Coalition warplanes also bombed the rebel-held Al-Anad air base north of Aden, which housed US troops supporting a long-running drone war against Al-Qaeda before the fighting forced their withdrawal.
There was also fighting late on Friday in the eastern province of Marib, home to some of Yemen's most important oil fields, army officers and witnesses said.
Loyalist troops at a base in the provincial capital shelled rebel positions in the nearby Sarwah district, where clashes raged around Yemen's main oil export pipeline.
The 435-kilometre (270-mile) line links Marib's Safir oil fields with the Ras Isa terminal on Yemen's Red Sea coast and control of it has been a key goal for the rebels and their allies.
The UN says millions have been affected by the conflict and are struggling to access healthcare, water, food and fuel.
It estimates that at least 551 of those killed since late March were civilians and included at least 115 children.

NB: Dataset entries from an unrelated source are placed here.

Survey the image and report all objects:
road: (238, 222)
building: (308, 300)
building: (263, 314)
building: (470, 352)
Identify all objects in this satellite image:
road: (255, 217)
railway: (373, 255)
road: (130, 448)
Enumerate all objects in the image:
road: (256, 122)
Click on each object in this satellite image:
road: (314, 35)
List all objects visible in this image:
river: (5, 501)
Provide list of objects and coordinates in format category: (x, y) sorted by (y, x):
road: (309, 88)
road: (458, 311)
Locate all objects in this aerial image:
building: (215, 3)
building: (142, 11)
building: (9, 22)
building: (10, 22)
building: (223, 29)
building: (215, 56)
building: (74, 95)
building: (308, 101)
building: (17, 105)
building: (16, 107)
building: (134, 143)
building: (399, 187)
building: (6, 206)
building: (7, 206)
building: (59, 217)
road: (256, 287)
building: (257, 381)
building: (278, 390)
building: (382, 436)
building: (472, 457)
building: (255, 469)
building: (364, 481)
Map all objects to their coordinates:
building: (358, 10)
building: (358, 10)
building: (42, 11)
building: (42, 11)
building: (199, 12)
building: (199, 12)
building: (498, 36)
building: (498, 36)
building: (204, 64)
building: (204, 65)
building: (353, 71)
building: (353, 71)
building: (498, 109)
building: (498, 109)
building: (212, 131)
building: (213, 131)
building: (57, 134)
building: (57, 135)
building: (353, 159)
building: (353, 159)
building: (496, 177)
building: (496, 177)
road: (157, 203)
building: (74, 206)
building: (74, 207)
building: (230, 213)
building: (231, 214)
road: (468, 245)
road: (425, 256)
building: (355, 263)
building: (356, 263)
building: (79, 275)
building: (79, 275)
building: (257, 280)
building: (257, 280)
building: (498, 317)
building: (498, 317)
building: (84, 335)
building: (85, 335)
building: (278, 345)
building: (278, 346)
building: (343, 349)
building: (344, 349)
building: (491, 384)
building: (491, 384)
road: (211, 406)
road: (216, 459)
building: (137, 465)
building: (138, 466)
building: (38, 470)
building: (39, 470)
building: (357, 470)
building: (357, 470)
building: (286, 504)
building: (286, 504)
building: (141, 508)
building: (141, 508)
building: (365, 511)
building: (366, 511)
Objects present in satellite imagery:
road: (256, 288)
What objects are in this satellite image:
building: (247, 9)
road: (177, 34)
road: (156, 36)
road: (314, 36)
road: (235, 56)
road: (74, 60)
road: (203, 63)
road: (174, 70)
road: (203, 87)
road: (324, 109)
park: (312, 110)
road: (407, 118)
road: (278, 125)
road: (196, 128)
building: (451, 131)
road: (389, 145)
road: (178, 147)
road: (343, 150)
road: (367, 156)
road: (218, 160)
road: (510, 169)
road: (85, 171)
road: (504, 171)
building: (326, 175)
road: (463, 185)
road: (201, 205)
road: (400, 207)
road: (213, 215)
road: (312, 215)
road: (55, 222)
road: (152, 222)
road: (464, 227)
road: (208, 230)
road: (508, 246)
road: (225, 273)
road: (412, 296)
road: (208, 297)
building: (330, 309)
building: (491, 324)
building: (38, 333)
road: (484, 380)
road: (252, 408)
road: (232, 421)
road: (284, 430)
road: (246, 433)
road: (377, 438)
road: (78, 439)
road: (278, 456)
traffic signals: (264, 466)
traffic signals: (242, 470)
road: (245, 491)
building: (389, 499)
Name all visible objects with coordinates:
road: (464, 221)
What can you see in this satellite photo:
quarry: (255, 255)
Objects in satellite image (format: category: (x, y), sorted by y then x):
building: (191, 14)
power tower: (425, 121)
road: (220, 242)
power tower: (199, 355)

Amnesty International called for an urgent investigation into the civilian deaths.
"Some of the Saudi Arabian-led air strikes appear to have failed to take necessary precautions to minimise harm to civilians and damage to civilian objects," said its Middle East and North Africa deputy head, Said Boumedouha.
"It is crucial that independent and impartial investigations are carried out to ascertain whether violations of international humanitarian law have been committed."